Die Energie im Roten Saal der Musikhochschule ist fast mit den Händen zu greifen. Dabei sind es bloß die Finger der kanadischen Pianistin Catherine Vickers, die diese Energie freisetzen. Und eigentlich war es ganz harmlos als „Klavierabend“ angekündigt, in der Mitte des diesjährigen MainzMusik-Festivals, das die Musikhochschule mit Unterstützung der Strecker-Daelen-Stiftung ausrichtet. Aber es ist viel mehr als ein „normales“ Konzert geworden: Vickers unternimmt – mit gerade einemal drei Kompositionen — eine Weltreise, eine Expedition in die unzählbaren Möglichkeiten des Klavierklangs und seiner kompositorischen Gestaltung im 20. Jahrhundert. Sie ist mehr als gut vorbereitet für diese Entdeckungsfahrt. Mit makelloser Präzision und unnachgiebiger Ausdauer, unbedingter Konzentration und höchster Sorgfalt macht sie sich auf den Weg. Ausgangspunkt ist das Amerika kurz nach 1900, in der Sonata No. 1 von Charles Ives, dem fast hundert Jahre alte Klassiker der modernen Klaviermusik. Für diesen Abend bleibt das noch die „traditionellste“ Form – aber auch die ist bei Ives nur noch in Resten, in Bruchstücken erkennbar. Ein großes Panorama voller Dringlichkeiten, gespickt mit rhythmischen und melodischen Versatzstücken sowie Anklängen macht Vickers daraus. Schon vom ersten Beginn an war dabei vor allem die Präzision – und die Begeisterung der Pianistin für diese Musik — zu spüren. Und sie sollte bis in den Schluss der Zugabe, dem Walzer aus Schönbergs op. 23, zu hören sein.

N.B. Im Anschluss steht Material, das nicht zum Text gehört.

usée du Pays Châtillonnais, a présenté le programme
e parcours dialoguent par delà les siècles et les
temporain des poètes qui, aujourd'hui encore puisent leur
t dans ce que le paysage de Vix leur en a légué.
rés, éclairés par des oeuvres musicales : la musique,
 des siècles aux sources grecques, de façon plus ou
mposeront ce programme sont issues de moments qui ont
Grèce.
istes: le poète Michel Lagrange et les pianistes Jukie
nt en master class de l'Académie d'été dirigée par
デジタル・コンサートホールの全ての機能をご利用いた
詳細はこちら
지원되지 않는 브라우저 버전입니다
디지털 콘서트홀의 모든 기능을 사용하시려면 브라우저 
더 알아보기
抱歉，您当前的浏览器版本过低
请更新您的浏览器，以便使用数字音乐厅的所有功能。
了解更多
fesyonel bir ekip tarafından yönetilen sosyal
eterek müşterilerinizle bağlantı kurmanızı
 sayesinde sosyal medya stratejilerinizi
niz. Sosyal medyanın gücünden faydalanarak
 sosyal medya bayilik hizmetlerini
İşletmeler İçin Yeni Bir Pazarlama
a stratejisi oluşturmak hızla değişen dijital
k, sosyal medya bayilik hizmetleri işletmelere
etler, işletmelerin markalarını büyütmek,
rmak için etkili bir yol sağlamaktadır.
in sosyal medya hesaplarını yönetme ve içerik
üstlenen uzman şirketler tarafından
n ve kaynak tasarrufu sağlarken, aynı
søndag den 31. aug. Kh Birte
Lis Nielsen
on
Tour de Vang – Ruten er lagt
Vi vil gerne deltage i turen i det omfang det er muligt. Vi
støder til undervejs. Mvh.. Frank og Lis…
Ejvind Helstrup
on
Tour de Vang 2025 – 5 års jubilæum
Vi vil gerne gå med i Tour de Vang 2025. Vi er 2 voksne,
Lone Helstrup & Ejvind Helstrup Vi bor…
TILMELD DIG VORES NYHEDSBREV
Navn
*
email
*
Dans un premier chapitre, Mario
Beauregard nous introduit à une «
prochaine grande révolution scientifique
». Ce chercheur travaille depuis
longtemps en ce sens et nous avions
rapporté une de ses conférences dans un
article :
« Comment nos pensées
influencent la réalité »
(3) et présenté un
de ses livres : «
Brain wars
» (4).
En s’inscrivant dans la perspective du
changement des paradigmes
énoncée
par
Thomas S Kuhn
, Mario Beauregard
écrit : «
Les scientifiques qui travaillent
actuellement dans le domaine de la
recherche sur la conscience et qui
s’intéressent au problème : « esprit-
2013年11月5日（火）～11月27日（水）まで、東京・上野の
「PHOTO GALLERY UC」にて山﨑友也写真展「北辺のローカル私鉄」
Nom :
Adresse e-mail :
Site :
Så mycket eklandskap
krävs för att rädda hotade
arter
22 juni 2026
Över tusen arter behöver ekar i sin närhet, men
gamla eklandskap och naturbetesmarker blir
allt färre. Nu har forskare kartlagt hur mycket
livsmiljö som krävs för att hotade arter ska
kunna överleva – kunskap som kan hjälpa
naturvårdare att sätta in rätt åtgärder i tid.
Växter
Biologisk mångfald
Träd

Auch bei Luigi Nonos „… sofferte onde serene …“ bleibt sie ein wesentliches Moment von Vickers Interpretation. 1976 für Klavier und Tonband mit im Tonstudio bearbeiteten Klavierklängen kompoinert, führt Nonos Klavierstück die Klangforschung am Flügel mit enormen Erregungspotenzial in die Weite des Raums.
Diesen Weg schlägt auch Nicolaus A. Hubers „Disappearances“ ein: Eine Studie, die das Verschwinden untersucht, die Auflösung der Klänge in den Blick nimmt – und das auch transzendiert. Ein feiner, hauchzart verhallender Beginn, in den einzelne Töne explodieren, die sich zu Haufen verdichten, zunehmend manipulierte Klänge, von insistierend hämmernden Repetitionen unterbrochen – damit lässt Catherine Vickers mit brennender Klarheit eine ganz unmittelbar aufwühlende und verschreckende Musik entstehen. Bei all dem verbissenen Bohren in Details und Klangnuancen schafft sie es aber tatsächlic auch noch, dieser Musik Offenheit und vorsichtige Unbestimmtheit mitzugeben: Eine wunderbar energiereiche, komplexe Vielfalt – und alles mit lediglich zehn Fingern aus dem Flügel entlockt.